Beltherm, sektörde farklılaşmak için neler yapacak?
Şu an kalınlıkların arttırılmasına yönelik çalışmalarımız devam ediyor. Avrupa’da ortalama kalınlıklar, 15 – 20 cm civarında; bizde ise 3 - 4 cm. Bunu müşterilere anlattığımız zaman ilk tepki, oralarda havaların çok soğuk olduğu yönünde oluyor. Ama Erzurum da soğuk; bu, bilinçlenmeyle ilgili. Onlar da 50 yıl önce işe başladıklarında 3 – 4 cm ile yola çıkmışlar ve bugünkü seviyelere gelmişler. Amacımız, bu süreci Türkiye’de de hızlandırmak. Ne kadar iyi malzeme kullanırsanız kullanın, yalıtımda kalınlık çok önemli.
Yakında her binanın bir enerji kimlik belgesi olacak. Bizim hedefimiz, pasif evler dediğimiz tam yalıtılmış evleri öne çıkarmak. Yani yalıtımı sadece cephe olarak düşünmeyeceğiz. Bina temelden çatıya kadar yalıtılacak; alternatif enerji kaynaklarını da kullanarak hiç doğalgaz ya da yakıt kullanmadan optimum biçimde ısınacak. Türkiye olarak yolun çok başındayız; öncelikle dış yalıtımın bir oturması gerek. Tahminim, bundan sonraki aşamanın kalınlıkların artması ve en nihayetinde de pasif evler olacağı yönünde.
Yalıtım sizce ne kadar doğru kavranıyor?
Piyasada çok bilgi kirliliği var; ‘şu yalıtım ürünü mü, yoksa bu mu?’ sorularıyla insanların kafaları karıştırılıyor. Hangi ürünü seçerseniz seçin, doğru zamanda doğru yerde kullanılması çok önemli. Bizim Beltherm olarak sloganımız, ‘ne soğuk ne sıcak’. Ayrıca ambalajlarımızın üzerinde de ‘soğuk ile sıcak arasındaki en kalın çizgi’ ibaresi yer alıyor. Katoloğumuzu hazırlarken de, sadece teknik elemanların anlayacağı bir içerik sunmaktansa, bir ustanın, bina yöneticisinin ya da ev hanımının da anlayabileceği şekilde olmasına özen gösterdik.

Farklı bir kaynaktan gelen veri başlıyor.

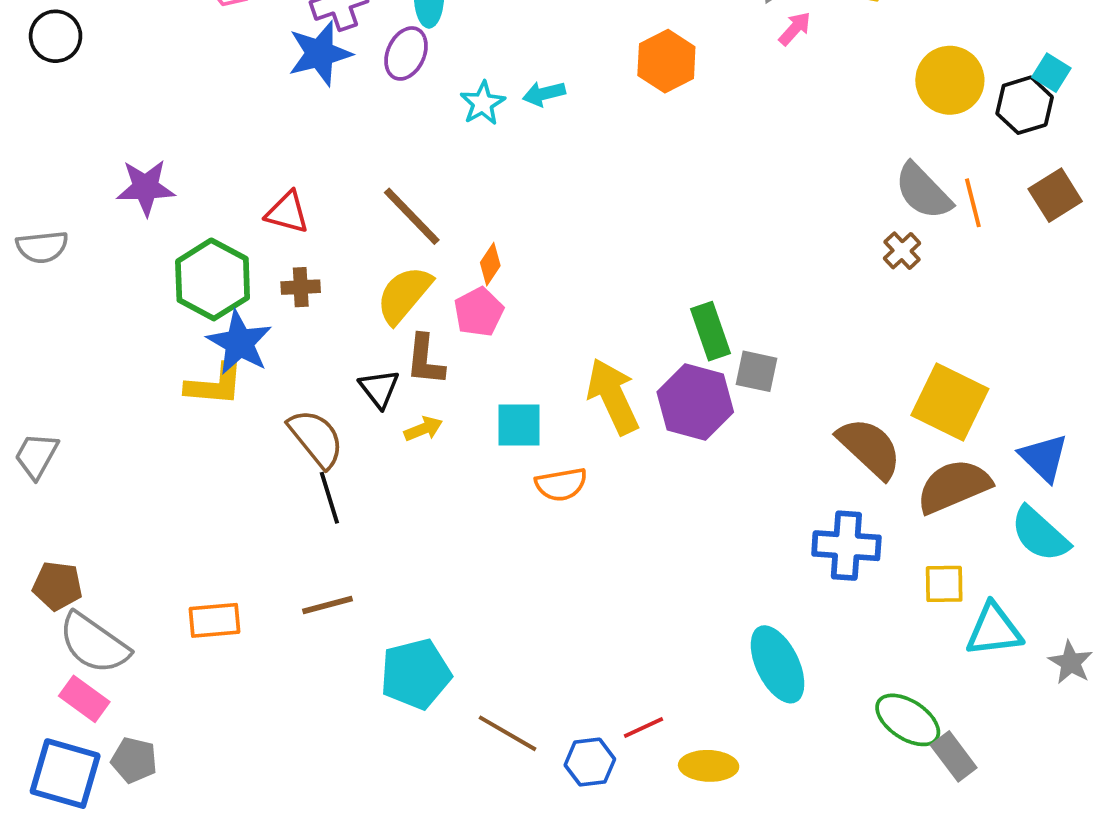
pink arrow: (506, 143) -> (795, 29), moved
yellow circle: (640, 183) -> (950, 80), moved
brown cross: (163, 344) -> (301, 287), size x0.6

Biz, yalıtım ürünlerini ‘cephenizin çalışan elemanı’ olarak adlandırıyoruz. Verdiğiniz parayla, kendiniz ve aile bütçeniz, binanız için çalışan bir eleman tutmuş oluyorsunuz. Kimi ürünler vardır dekoratiftir; tercihte bulunabilirsiniz. Ama bu malzeme çok önemli. 2 – 5 yıl içinde verdiğiniz parayı amorti ediyor, 5 yıldan sonra da sizin cebinize para koyuyor. Geçenlerde derneğimizde Almanya’da 60 yıl önce yapılmış bir uygulama incelendi; hiçbir sorunla karşılaşılmadı. Uygulama iyi yapılmışsa ve çok direkt su almıyorsa, bina ömrü kadar kullanım ömrü olduğunu söyleyebiliriz. Tek yapmanız gereken, soldukça dış kat boyanızı yenilemek.